Toronto’s Peter Adamson states, “My current work ranges from the abstract and the interplay of line, shape, form and colour, to the landscape often created with composite images combined for effect. While the subjects are secondary and the aesthetics primary, my ulterior motive is to encourage the viewer to dream of summer.”
Adamson works extensively in film and digital media and won first prize at Ontario’s Neilson Park Creative Centre juried art show, ‘Impact 2009’). He studied photography at Ryerson University and is a frequent participant in the CONTACT Photography Festival.
Gemini award winner Bret Culp explains his black and white collection (taken in Ireland and Italy), “These are photographs of matter governed by time (such as the mythic landscape surrounding the 6th century Christian monastery, perched 700 feet atop Skellig Michael Island), chosen to illustrate the relentless determination of nature, the eternal cycle of creation out of destruction.”

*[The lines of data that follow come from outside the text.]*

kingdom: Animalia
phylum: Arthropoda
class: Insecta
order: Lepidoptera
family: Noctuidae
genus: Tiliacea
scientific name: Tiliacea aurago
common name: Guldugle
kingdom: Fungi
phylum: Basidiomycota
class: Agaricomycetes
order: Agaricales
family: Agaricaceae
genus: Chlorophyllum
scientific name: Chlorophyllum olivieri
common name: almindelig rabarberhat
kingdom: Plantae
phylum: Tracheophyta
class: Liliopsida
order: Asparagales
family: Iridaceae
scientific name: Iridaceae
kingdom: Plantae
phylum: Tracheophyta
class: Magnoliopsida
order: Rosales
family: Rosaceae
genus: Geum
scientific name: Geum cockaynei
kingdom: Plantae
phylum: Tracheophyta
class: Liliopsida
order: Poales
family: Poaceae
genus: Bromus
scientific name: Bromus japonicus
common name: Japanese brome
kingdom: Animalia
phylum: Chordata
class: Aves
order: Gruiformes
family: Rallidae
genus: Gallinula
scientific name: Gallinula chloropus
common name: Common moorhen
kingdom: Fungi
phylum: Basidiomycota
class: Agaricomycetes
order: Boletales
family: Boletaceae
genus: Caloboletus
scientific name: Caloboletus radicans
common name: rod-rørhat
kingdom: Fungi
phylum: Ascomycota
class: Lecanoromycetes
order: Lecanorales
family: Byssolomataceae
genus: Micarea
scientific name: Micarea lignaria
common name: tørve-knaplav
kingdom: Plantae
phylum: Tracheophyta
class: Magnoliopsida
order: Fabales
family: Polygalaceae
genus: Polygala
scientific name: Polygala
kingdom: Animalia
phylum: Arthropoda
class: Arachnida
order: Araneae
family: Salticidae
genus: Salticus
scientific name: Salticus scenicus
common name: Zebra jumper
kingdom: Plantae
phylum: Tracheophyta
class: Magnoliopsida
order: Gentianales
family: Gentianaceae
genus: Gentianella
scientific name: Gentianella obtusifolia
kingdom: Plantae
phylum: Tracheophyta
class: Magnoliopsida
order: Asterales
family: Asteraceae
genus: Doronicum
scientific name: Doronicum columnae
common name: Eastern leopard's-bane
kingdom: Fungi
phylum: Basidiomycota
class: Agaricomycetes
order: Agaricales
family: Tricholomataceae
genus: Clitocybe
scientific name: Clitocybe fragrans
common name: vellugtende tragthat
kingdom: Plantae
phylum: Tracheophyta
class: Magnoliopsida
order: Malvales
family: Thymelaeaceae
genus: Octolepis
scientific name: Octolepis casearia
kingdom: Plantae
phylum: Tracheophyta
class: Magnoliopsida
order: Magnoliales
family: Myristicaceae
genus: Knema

Toronto’s Bret Culp is a director and visual effects supervisor for more than 50 feature films and television shows including Resident Evil: Apocalypse, IMAX: Hubble 3D, Camelot and four seasons of The Tudors (winning two Best Visual Effects Gemini Awards). Culp is the recipient of numerous awards and his work is featured in many galleries in North America and abroad.
Peter Kraiker, a Canadian sports photographer and journalist, has a talent for quick reflexes in capturing an image, coupled with an intuitive sense for composition and lighting. When not covering high-speed events, he turns his lens to more contemplative subjects.
For this exhibit, Kraiker’s photographs display a stark glimpse into the contrasts and subtlety of New Zealand. In a set of paired images titled Journey to the Edge (part of a larger body of work), he only hints at what these islands seductively reveal, without disclosing many of their secrets.
Toronto photography pioneer and lecturer John Long captivates with his latest exhibition using medium format film with stereo 3D photography. His work, featured in PhotoEd Magazine, possesses sharpness and depth through the use of his hyper-realistic formatting and the result, he says, is the “closest link to reality.”
Long’s work (his vast panoramas are stunning and exemplify great diversity; while his social images or portraits of people, animals and exotic cars display a social dialogue) is a synthesis of the revolutionary foundations of still photography, with continuing evolution to both how the medium is produced and what current audiences accept.
Canadian photographer Mira Zdjelar’s ongoing project ‘Urban Connections’ shows her fascination with global cities and their structures, which appear similar, almost tangibly reminiscent and yet different at the same time.
Zdjelar’s collection is of urban fragments taken in silent protest, showing invisible ties that bind cities, people and lives, and bringing them closer to each other towards a richer reality. She was born in Sarajevo, Bosnia-Herzegovina and is presently living in Paris, France.